DynamoDB offers a “plug-and-play” approach. You set your expected throughput and you’re ready to go. Amazon manages everything for you. The costs are based on the provisioned throughput (0.47$/WCU and 0.09$/RCU) and storage used (0.25$/Gb). Of course you’d better check the official pricing documentation for up-to-date information.

On the other hand Cassandra is free open-source software so you don’t have to pay for it. However you have to run it somewhere and you have to pay for the machine you’re going to use (most likely EC2 instances or something equivalent on GoogleCloud or Microsoft Azure). Cassandra is designed to run on cheap commodity hardware but you will need several instances (3, 5 or 7, … instances for each datacenter). You should also consider the amount of time you need to setup the cluster …

Note that Datastax (the company behind Apache Cassandra) now offers Datastax-Managed-Cloud where they deploy and administrate a Cassandra cluster for you on AWS.

AWS now offers a caching layer (most likely based on ElastiCache) on top of DynamoDB called DAX. DAX allows you to improve performances (reduced latency due to in-memory caching) and save your provisioned throughput because requests will hit the cache instead of your DynamoDB tables. DAX supports caching both for items and queries.

Conclusion

As though Cassandra and DynamoDB seem very close at first sight there is a number of key differences such as

  • The replication strategy
  • The service ownership (Database managed by you or AWS)
  • The pricing model

DynamoDB is easy to get started with however you might keep an eye on the cost involved. It is also not a good choice to store more and more rarely-accessed data in Dynamo as it increases your storage costs and impacts your provisioned throughput. You’d better move this data into a dedicated table with a different throughput or even outside of Dynamo.

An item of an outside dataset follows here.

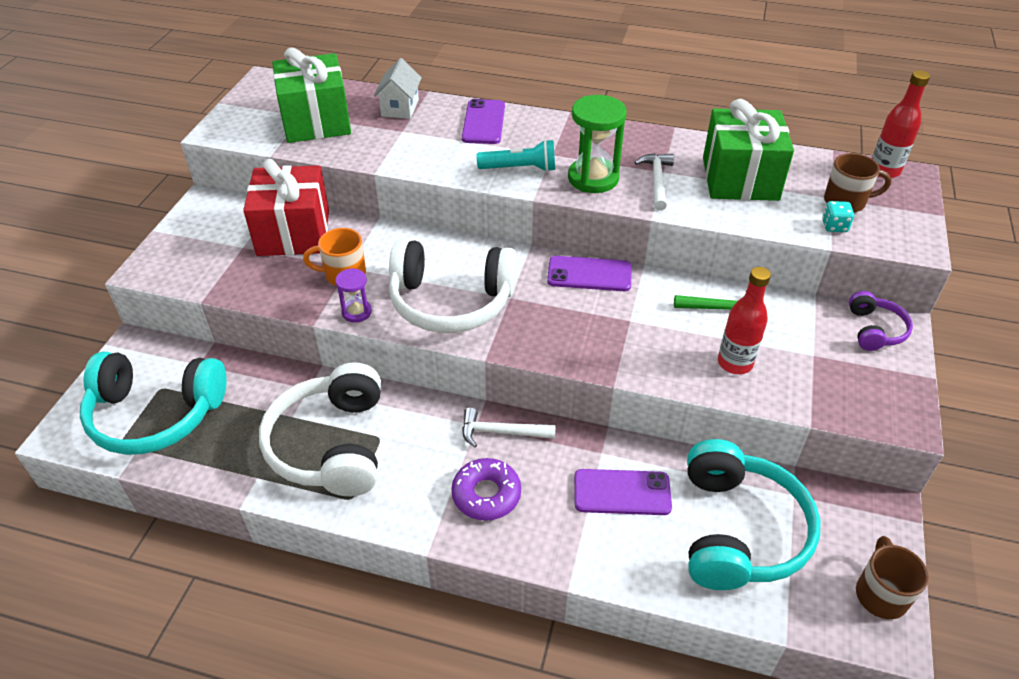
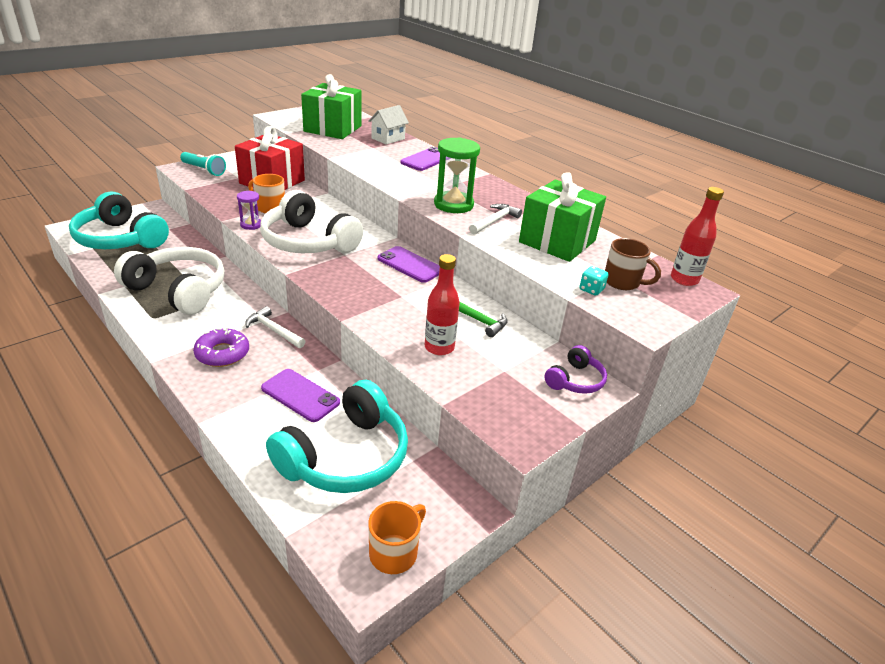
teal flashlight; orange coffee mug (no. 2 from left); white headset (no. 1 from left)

I tried to cover the main aspects worth to consider when making a decision. However it’s quite difficult to cover everything so don’t hesitate to leave a comment if you find something missing.

  • rdwarak

    Good read. An add-on point. DynamoDB recently introduced DAX, a in-memory cache service on top of DynamoDB

    http://docs.aws.amazon.com/amazondynamodb/latest/developerguide/DAX.concepts.html

    It more like they have combined DynamoDB and Redis Elasticache in the background.

    • Thanks! I will add a note to mention it.

  • Shekhar Londhe

    Very nice article. Small and concise to the point. Thank you for sharing.

  • Tomer Sandler

    2 weeks ago at AWS re:Invent, AWS announced two new features for DynamoDB.
    The first upgrade, Global Tables, allows the creation of tables that are automatically replicated across two or more AWS Regions, with full support for multi-master writes. This service is GA. The second announcement, On-Demand Backup, enables the creation of full backups of DynamoDB tables “with a single click”, and with zero impact on performance or availability (providing the read and write capacity units are configured correctly). The backup service is also GA, with point-in-time restore predicted to be available early 2018.

    https://aws.amazon.com/blogs/aws/new-for-amazon-dynamodb-global-tables-and-on-demand-backup/

    • Thanks for pointing this out. I have updated the post with this new information. Global tables and backup/restore sounds great and are filling a gap. However I don’t see any easy way to import existing data into a global table.